> Exercise: Filter the items below, keeping every line that contains the string "Manus". Matching is case-sensitive.

(Document images paired with their source code)
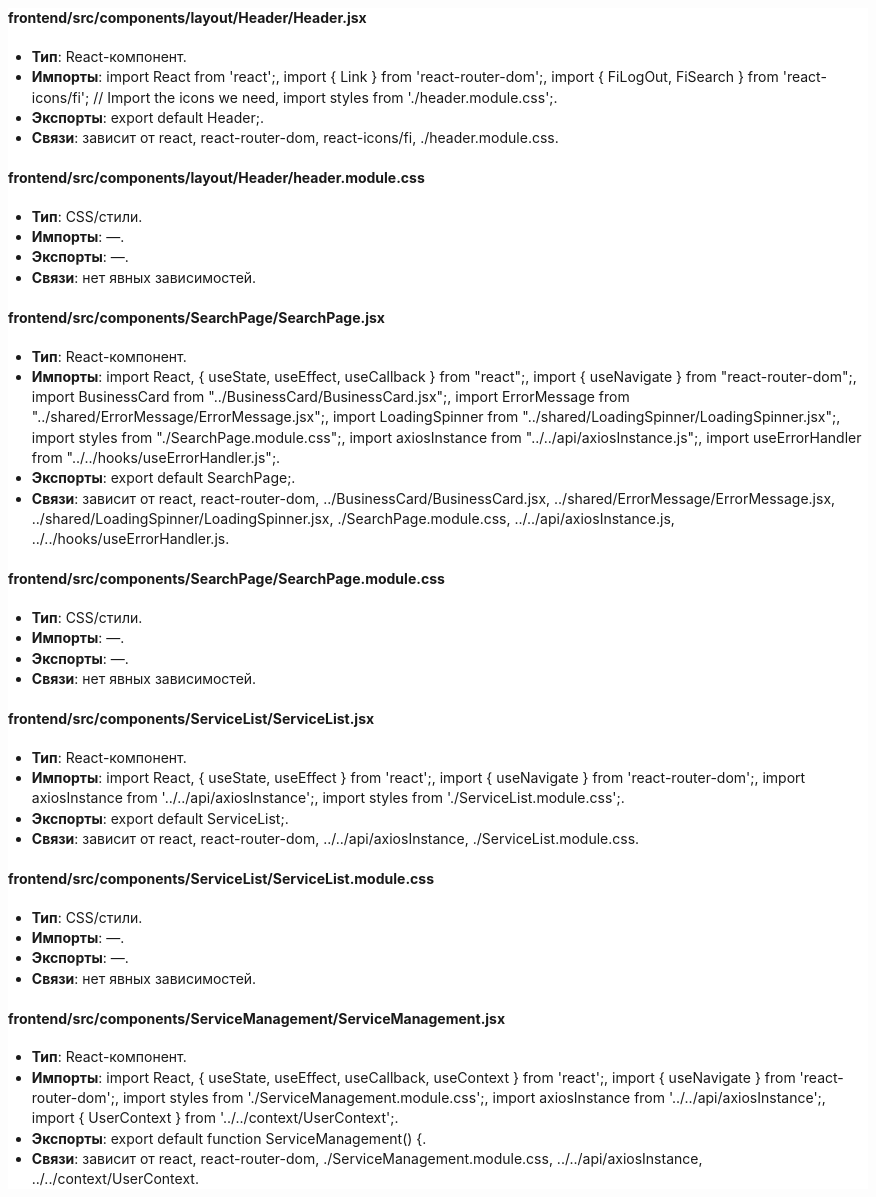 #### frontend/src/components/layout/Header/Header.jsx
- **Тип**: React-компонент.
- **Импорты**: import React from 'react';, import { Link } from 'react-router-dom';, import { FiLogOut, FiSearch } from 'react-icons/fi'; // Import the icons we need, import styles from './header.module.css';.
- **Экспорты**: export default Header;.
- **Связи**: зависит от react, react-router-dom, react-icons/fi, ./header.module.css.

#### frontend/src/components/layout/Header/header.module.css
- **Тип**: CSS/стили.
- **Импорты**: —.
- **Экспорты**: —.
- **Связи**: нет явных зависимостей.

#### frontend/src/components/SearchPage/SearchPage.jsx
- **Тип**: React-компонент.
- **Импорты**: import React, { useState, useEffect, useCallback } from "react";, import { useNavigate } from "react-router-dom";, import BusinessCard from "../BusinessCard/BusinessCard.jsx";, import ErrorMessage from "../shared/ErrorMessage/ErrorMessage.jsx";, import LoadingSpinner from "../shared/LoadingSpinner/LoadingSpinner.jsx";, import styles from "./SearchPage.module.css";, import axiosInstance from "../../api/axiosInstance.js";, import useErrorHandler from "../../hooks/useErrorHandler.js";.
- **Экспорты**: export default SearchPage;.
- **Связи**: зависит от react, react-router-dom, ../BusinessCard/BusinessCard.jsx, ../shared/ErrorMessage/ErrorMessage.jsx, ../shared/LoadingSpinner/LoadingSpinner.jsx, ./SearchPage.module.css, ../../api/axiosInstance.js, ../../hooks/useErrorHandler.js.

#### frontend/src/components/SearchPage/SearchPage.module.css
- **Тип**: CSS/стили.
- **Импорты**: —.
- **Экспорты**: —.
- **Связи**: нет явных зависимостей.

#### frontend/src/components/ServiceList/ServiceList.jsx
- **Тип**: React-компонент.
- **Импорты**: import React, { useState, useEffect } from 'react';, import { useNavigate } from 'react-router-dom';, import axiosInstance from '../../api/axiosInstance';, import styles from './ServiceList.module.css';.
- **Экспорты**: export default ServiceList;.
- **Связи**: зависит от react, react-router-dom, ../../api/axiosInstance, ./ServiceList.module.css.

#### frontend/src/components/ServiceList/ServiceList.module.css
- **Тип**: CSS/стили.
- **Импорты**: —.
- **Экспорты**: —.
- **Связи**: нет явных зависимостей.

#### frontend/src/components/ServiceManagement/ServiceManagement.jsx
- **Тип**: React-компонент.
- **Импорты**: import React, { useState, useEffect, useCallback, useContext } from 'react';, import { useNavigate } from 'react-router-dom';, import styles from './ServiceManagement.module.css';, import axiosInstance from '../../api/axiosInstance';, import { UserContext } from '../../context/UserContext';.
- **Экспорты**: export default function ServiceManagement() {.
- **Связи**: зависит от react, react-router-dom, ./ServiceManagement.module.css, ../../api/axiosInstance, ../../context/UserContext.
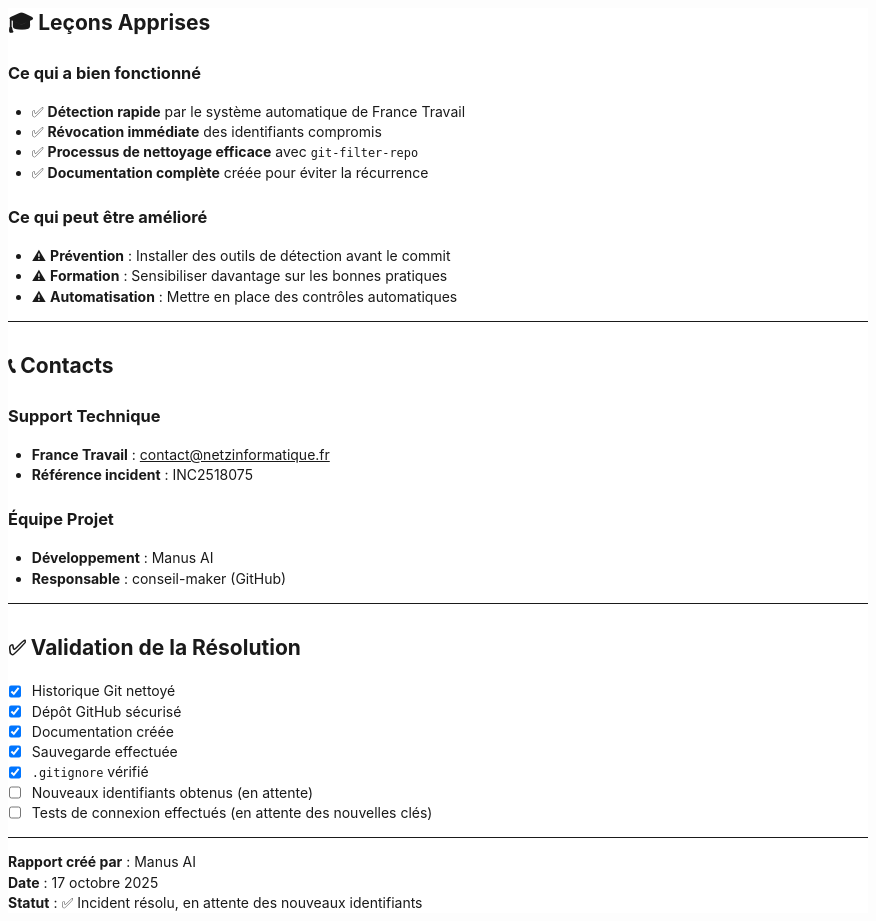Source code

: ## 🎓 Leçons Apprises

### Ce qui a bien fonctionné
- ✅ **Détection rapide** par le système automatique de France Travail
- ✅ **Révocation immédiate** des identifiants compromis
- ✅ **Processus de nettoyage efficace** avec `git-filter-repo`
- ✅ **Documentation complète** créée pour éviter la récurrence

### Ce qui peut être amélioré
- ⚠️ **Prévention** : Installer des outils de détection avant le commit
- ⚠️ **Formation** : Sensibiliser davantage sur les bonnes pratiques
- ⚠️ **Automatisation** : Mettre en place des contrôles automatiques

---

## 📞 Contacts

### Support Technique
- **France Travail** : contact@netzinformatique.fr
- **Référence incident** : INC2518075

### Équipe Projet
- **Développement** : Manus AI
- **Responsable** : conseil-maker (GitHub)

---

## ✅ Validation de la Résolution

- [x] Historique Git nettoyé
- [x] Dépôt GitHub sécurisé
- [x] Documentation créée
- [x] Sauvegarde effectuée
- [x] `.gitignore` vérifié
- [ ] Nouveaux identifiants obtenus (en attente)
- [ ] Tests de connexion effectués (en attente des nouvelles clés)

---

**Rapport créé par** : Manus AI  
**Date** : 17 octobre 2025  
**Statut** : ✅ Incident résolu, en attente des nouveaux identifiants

> Task solution:
- **Développement** : Manus AI
**Rapport créé par** : Manus AI  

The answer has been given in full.